Increased mass from signals traveling close to the speed of light As you travel close to the speed of light, it is to my understanding you gain mass.  Does this also apply when the brain sends electrical signals to the muscles? Do the signals (that are traveling at the speed of light) cause the body to weigh more? 
 A: The signals travelling from your brain along your nerves travel at much much less than the speed of light.
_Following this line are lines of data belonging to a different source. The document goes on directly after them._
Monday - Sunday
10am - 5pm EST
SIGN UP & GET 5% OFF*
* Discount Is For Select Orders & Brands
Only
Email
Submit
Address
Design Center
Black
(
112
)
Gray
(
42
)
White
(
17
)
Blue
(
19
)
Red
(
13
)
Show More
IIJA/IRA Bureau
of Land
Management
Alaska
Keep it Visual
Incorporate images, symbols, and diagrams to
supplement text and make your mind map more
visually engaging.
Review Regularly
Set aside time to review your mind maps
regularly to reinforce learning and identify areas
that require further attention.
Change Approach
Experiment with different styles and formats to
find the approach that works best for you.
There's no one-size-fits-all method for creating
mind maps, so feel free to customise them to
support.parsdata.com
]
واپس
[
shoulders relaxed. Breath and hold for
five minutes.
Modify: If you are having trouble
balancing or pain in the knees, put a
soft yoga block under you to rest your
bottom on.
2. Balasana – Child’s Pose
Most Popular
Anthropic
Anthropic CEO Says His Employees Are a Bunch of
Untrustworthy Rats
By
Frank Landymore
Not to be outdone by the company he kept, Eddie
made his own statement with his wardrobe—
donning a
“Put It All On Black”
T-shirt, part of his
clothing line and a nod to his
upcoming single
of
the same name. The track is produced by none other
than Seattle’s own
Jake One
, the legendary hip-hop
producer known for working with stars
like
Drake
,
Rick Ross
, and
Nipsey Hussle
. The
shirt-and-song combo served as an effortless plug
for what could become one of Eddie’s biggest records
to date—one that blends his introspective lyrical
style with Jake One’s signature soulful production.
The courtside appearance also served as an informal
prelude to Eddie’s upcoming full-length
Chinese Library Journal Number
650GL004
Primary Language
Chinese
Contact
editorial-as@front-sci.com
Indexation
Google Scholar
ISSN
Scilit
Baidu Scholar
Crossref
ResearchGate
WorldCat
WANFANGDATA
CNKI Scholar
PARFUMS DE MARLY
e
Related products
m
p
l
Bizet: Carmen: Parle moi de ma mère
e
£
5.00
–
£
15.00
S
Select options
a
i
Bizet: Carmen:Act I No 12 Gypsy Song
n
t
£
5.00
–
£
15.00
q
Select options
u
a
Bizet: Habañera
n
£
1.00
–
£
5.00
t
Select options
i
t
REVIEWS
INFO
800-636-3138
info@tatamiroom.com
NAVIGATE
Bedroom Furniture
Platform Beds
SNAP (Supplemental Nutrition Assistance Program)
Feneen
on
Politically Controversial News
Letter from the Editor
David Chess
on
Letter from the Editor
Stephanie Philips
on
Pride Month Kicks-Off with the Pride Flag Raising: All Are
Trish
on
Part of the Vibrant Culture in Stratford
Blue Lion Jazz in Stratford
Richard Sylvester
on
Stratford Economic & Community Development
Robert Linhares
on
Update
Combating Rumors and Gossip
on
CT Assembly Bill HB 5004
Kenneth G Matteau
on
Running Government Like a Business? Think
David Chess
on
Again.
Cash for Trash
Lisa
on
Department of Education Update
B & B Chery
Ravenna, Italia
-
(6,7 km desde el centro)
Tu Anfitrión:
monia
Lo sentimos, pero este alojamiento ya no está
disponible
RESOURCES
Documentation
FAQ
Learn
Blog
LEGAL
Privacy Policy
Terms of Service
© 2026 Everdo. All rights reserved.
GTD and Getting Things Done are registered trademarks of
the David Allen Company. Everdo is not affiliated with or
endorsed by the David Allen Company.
The maximum speed is about 100 m/sec.
In any case what travels down the nerve is a change in the sodium and potassium ion concentration not some mass, so there isn't anything to gain relativistic mass.
A: John Rennie's answer is correct.
However.
Even if the signals would travel through or nerves at relativistic velocity, transmitted by some particles, this would not increase our mass, because to give those particles the energy to reach that speed, we have to consume it from somewhere else (perhaps to burn some calories). So the mass they gain by moving near the speed of light is in fact given to them by your body, and there is no increase of mass.
Let's discuss instead of a human with signals traveling through nerves, about a robot, which has optical fiber wires in which information travels at the speed of light. To create photons to be transmitted through the fibers, the robot consumes some energy. This energy is (partially) preserved in the photon. So if the photon increase the robot's mass due to its own movement mass, it is the mass which was "burned" to emit the photon. So its mass doesn't increases because of the photons traveling through its optical fibers wires. I can say that it loses mass, because these processes release heat (energy) in the universe. But this variation is too small anyway.